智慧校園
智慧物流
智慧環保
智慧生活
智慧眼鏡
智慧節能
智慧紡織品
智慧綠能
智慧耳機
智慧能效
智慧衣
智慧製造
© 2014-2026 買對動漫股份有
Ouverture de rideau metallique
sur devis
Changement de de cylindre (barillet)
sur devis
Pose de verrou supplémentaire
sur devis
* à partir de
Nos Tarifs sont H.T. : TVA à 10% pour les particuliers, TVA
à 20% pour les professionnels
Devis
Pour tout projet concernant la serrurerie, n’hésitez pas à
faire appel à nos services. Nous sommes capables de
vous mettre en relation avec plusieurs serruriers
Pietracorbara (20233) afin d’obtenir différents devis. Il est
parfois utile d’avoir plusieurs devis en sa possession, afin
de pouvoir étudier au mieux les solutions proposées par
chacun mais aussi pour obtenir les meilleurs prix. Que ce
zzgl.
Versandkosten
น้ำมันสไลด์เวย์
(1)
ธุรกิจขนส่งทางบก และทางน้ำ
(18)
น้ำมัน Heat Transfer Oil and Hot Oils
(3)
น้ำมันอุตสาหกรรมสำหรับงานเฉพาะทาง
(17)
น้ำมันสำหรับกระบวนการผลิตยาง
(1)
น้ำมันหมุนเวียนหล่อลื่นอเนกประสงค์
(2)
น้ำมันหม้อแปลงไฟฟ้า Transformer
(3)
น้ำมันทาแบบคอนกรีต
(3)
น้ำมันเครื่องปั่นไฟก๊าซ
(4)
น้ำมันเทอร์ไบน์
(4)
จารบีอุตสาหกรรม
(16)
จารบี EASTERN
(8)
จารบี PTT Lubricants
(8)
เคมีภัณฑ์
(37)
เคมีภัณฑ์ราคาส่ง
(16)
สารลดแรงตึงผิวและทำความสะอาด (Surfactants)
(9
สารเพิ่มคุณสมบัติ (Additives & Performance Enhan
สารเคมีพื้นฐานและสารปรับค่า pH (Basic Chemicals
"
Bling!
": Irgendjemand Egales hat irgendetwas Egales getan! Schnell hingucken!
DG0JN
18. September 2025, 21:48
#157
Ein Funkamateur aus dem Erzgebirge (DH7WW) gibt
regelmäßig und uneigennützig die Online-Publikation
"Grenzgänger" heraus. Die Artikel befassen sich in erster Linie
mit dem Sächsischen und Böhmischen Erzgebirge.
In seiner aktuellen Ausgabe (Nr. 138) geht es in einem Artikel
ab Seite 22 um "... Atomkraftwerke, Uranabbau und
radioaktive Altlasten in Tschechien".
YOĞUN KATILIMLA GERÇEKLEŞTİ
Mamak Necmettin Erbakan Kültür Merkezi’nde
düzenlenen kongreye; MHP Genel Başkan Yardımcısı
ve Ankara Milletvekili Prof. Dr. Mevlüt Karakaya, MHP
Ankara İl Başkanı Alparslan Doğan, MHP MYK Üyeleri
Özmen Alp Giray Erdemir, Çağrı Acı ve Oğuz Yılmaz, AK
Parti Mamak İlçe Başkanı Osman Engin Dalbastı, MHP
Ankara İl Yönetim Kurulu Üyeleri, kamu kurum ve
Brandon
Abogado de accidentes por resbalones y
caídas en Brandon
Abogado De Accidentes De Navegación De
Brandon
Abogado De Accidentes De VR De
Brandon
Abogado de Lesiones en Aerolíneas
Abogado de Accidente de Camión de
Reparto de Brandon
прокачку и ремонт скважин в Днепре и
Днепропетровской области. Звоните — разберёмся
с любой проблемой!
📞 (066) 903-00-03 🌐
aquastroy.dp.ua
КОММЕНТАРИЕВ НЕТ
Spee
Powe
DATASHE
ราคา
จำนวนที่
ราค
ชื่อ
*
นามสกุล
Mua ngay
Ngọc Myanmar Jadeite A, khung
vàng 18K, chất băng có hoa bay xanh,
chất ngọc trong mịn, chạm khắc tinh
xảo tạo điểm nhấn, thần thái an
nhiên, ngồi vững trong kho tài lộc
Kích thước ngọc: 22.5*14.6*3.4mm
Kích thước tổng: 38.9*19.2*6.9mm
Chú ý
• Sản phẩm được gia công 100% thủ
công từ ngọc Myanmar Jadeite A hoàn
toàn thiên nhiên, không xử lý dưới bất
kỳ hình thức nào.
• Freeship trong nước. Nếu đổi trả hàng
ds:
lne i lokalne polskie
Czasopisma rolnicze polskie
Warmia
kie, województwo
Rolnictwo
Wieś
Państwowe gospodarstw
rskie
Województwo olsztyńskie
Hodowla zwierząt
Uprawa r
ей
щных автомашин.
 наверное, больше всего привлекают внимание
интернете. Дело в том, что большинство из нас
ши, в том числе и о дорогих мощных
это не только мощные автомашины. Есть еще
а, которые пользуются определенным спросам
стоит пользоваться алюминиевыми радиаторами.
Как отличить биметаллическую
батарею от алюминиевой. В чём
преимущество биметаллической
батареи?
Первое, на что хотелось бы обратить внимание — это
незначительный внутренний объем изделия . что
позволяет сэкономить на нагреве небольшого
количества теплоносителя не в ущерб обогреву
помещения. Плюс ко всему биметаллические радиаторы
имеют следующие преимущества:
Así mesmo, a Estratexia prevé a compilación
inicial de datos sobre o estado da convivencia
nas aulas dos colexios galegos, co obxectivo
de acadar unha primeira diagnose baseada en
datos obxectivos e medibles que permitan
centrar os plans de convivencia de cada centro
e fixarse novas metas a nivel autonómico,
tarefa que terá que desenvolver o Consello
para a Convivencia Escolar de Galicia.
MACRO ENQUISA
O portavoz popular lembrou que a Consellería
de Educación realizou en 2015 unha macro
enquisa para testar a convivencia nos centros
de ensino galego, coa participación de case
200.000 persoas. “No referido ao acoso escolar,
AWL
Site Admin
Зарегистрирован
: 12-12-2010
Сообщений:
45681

★ ★ ★

Count the lines in the records above that contain the string "obtenir" and give only the number.

→ Exercise response: 2